- Born: Houston, Texas
- Other name: Pru
- Education: Texas Southern University
- Occupations: Singer; songwriter;

= Prudencesa Renfro =

American singer-songwriter

Prudencesa Renfro, known professionally as Pru, is an American singer-songwriter. Raised in South Park, Houston, Renfro gained public recognition after being signed to Capitol Records and releasing her debut album Pru in 2000.

==Career==

=== Early life and career beginnings ===
Prudencesa Renfro was raised in South Park, Houston, by her mother Patsy Renfro. She has three older siblings. Renfro became interested in music at a young age, and performed in bars while working as a bartender. She wrote song lyrics and poetry while attending high school and then Texas Southern University, coupling her lyrics with the music of other artists such as Michael Jackson, Rachelle Ferrell, Sade, Naughty by Nature, the Isley Brothers, and Miles Davis.

Renfro later moved to Los Angeles to further pursue her music career. Renfro became professionally known as Pru, and was signed through Warner/Chappell Music Publishing by Capitol Records' executive Roy Lott. Lott said that he was drawn to her songwriting and voice. Her demo was produced by Jack Ponti of CazzyDog Management and helped her to secure the record deal.

=== Pru ===
Renfro's debut album Pru was released on November 7, 2000. According to Billboard magazine, Capitol Records had placed significant focus on the marketing for the album, including the release of an electronic press kit and promotion through "non-retail accounts". Lott told Billboard that Renfro would act as a primary part of Capitol Records' attempt to attract a wider audience with her crossover appeal. Pru reached a peak position of number 176 on the Billboard 200, spending two weeks on the chart, and peaked on Billboard's R&B Albums at number 38, leaving the chart after thirty-two weeks.

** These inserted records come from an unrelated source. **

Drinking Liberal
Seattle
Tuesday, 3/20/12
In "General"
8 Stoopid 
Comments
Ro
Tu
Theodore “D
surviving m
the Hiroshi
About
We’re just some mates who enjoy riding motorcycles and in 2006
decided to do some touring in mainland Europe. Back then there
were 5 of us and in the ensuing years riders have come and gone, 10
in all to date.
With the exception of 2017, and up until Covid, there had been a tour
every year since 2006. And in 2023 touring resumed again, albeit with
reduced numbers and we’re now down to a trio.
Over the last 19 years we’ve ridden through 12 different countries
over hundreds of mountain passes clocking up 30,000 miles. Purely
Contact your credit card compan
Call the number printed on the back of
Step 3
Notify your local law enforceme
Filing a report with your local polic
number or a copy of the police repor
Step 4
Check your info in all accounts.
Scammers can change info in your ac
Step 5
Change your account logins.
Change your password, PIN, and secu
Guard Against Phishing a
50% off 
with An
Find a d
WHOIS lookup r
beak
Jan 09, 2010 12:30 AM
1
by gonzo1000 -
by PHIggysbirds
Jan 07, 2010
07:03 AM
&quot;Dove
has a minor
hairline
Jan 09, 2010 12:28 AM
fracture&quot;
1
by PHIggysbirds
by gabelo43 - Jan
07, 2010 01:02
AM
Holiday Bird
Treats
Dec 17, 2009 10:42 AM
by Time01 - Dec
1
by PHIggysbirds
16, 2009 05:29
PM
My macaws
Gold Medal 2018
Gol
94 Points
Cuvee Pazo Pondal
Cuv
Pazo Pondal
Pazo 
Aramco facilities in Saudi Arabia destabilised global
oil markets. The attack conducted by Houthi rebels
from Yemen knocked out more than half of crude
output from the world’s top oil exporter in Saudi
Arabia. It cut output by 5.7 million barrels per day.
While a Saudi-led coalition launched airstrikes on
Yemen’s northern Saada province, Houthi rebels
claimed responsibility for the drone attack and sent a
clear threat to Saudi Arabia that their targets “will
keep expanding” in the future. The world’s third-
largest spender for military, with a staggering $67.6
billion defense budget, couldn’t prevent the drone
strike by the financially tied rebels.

Two singles – "Candles" and "Aaroma (of a Man)" [sic] – were released from the album. "Candles" reached number 68 on the Hot R&B/Hip-Hop Songs Billboard chart where it spent fourteen weeks, and peaked at number 65 on the R&B/Hip-Hop Airplay Billboard chart where it spent ten weeks. Renfro's style was compared to contemporary neo soul performers, such as Lauryn Hill, Macy Gray, and Erykah Badu.